Data Knowledge and Risk Part II

When we are building a set of attributes whose totality indicates a person, thing or state upon from which we can take action, we need to make sure that the data is both accurate and complete.  Unfortunately, rarely do you get either.  Even the most diligent will make data entry errors or find the information unavailable at the time of entry.  This problem would be managable provided there were clear rules for handling missing
information, however, as a practitioner, you rarely run into such pleasant territory.  A null can mean anything, for example, the data was deleted, the data is missing, the data is unknown, it does not apply, the data was not entered.  By definition a null set is an empty set , so if you stare long enough you can hallucinate whatever you want into the empty space.  Given the foregoing, when we start to do joins across disparate repositories, and aggregate data, it can become impossible to make logical inferences.
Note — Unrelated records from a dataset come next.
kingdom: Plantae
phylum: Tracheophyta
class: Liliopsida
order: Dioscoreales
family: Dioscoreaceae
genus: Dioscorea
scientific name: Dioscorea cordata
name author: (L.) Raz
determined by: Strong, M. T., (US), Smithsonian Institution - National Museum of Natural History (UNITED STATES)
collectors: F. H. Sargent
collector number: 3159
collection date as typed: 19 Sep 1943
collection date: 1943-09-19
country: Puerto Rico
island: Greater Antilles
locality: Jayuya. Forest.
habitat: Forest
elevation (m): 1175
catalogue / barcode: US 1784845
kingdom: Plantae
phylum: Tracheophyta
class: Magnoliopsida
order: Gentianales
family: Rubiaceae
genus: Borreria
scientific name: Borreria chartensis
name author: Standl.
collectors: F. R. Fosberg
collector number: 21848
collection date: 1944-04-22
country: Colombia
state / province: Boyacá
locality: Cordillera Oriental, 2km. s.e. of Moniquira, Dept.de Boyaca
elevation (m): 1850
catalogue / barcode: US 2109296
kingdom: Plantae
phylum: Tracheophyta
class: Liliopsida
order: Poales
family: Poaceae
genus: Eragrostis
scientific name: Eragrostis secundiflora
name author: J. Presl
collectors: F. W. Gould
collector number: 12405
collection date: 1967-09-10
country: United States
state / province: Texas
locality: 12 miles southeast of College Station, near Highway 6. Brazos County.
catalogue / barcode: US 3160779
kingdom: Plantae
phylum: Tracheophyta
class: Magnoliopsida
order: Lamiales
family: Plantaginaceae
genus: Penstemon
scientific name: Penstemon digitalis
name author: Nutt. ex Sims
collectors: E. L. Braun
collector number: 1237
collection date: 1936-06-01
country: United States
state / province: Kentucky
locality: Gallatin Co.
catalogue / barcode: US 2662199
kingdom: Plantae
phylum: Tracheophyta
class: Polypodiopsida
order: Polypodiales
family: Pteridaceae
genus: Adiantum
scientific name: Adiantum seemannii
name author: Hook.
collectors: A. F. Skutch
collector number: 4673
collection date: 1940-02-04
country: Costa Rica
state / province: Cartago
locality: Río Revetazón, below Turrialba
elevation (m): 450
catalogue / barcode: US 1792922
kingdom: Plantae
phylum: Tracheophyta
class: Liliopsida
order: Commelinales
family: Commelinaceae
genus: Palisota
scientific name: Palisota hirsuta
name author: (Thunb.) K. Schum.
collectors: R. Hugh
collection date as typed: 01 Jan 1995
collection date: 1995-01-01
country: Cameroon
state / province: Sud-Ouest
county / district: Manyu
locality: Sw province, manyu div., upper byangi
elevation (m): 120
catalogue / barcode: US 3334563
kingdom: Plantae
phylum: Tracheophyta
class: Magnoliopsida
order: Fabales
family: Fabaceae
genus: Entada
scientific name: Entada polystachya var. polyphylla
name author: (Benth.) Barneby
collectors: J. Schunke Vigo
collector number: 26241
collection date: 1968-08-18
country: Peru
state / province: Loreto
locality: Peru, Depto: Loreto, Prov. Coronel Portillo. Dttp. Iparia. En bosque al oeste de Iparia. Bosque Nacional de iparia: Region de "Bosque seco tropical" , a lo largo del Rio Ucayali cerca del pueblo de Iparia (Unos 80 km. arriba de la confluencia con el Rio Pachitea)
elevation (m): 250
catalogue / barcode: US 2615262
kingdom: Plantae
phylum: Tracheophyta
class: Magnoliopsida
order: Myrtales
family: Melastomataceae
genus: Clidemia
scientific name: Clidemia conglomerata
Ambiguity in data may be tolerable for humans because they muddle their way through, but for computers in their binary universe it’s a mess.  The null has an adverse affect on data integrity so key attributes are frequently constrained in SQL databases so they cannot be null.  Any store of data is a store of information about the world.  It is the systems knowledge of the world.  The more uncertain that knowledge, the more inaccurate the data, the bigger impact on productivity and decision making.  That impact increases risk and can do so significantly and cumulatively.  It creates a problem for basic induction i.e., instance confirmation.  This is not a new or an original observation.  How long have companies been working on master data management?  As mentioned above IAM initiatives force changes, critical data gets verified, corrected or filled in, risk reduction policies enforced and that has tangential benefits to the company, benefits easily missed.